The DOJ alleged that the arrangements between DPG and the clinics did not satisfy the exceptions for IOAS and productivity bonuses. According to the DOJ, the bonuses paid to physicians did not meet the special rules for productivity bonuses outlined under Stark. Also, because the parties did not qualify as a “group practice,” the DOJ concluded that the arrangements between DPG and the clinics did not meet the IOAS exception. The Stark law defines a group practice as a single entity. DPG was a separate legal entity from and an independent contractor to the clinics.
The DOJ stressed that the parties knew that the arrangements did not satisfy the IOAS exception. In the press release on July 21, 2014, the DOJ stated that “in June 2010, an attorney for DPG warned employees of both IMC and DPG that the compensation being paid to the physicians likely violated the law. Nevertheless, the agreements allegedly were neither modified nor terminated for another 18 months.” Specifically, the attorney for DPG advised DPG and IMC that “CMS would likely rule that because 2 entities exist we do not meet the strict definition of a ‘Group Practice’ and the IOAS exception was not available.”
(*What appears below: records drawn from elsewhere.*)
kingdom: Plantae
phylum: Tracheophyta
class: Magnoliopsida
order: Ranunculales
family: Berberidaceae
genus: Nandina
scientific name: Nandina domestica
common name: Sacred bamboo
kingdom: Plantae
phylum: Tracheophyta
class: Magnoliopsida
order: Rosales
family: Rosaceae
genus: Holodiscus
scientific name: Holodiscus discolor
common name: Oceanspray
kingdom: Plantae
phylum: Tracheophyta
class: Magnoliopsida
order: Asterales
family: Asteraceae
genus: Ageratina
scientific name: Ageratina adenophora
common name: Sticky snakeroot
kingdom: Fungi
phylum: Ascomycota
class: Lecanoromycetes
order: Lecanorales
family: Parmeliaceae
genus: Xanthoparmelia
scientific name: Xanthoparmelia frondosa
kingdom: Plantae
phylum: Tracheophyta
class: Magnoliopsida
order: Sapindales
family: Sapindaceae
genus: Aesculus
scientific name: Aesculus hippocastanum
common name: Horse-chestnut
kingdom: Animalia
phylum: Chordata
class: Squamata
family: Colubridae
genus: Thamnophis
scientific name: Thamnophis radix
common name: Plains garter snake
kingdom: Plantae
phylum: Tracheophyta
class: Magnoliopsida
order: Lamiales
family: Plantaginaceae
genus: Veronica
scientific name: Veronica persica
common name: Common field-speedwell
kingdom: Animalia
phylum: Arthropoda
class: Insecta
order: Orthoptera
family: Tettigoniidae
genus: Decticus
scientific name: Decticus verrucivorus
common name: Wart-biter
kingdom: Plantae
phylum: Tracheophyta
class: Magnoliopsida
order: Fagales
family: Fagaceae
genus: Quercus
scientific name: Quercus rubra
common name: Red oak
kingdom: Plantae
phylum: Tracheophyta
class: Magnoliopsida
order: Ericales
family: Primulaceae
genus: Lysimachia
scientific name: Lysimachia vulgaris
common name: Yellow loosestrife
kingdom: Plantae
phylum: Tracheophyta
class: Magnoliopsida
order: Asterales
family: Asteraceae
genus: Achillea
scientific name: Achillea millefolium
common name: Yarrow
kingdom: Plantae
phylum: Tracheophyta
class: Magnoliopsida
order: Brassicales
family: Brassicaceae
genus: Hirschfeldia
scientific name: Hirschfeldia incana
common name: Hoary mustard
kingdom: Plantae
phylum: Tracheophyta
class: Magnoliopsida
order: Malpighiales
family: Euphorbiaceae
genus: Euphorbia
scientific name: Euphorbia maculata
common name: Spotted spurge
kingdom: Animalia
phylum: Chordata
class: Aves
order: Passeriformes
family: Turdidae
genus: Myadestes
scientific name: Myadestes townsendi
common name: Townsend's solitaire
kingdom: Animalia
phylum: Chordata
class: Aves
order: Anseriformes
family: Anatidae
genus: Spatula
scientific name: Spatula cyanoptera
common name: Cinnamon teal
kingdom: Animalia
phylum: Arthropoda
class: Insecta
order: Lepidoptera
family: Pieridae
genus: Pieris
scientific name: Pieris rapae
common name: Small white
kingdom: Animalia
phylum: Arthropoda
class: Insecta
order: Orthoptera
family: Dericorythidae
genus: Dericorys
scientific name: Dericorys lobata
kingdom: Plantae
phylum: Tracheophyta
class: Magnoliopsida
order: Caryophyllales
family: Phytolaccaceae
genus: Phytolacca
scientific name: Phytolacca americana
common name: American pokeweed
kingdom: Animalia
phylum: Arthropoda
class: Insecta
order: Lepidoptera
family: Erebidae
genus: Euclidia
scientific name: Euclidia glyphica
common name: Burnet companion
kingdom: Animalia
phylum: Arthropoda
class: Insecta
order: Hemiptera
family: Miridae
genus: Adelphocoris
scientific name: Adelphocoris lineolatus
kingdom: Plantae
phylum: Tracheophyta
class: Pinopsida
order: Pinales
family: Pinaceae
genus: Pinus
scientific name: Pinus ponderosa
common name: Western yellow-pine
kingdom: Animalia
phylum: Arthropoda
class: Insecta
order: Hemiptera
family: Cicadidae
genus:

CEO for IHS, Mark Nix, issued a statement on the date the settlement was announced. He emphasized that the “suit focused solely on highly complicated contracts with physicians” and that the “complaint resulted from what has been a disagreement with the government over our interpretation of the law as written.” According to Nix, IHS agreed to the settlement terms in order to “move past litigation about what has been a very complex issue and allow us to end this distraction so that we can focus on our mission and purpose as a community healthcare provider.” In addition to the payment of $24.5 million, IHS, IMC-DMC, IMC-Northside, and DPG are required to enter into Corporate Integrity Agreements with the U.S. Department of Health and Human Services Office of Inspector General.
Health care providers can glean two important lessons from the settlement. First, to avoid a violation of the Stark law, it is necessary for arrangements to comply with every requirement of the applicable exception. A claim that fair market value was paid and that the arrangement complied with the spirit of the law will not suffice under Stark. Second, the DOJ is no longer targeting only hospitals for violations of the Stark law. Physicians are increasingly being named as defendants in FCA suits and being held accountable for compliance with the Stark law.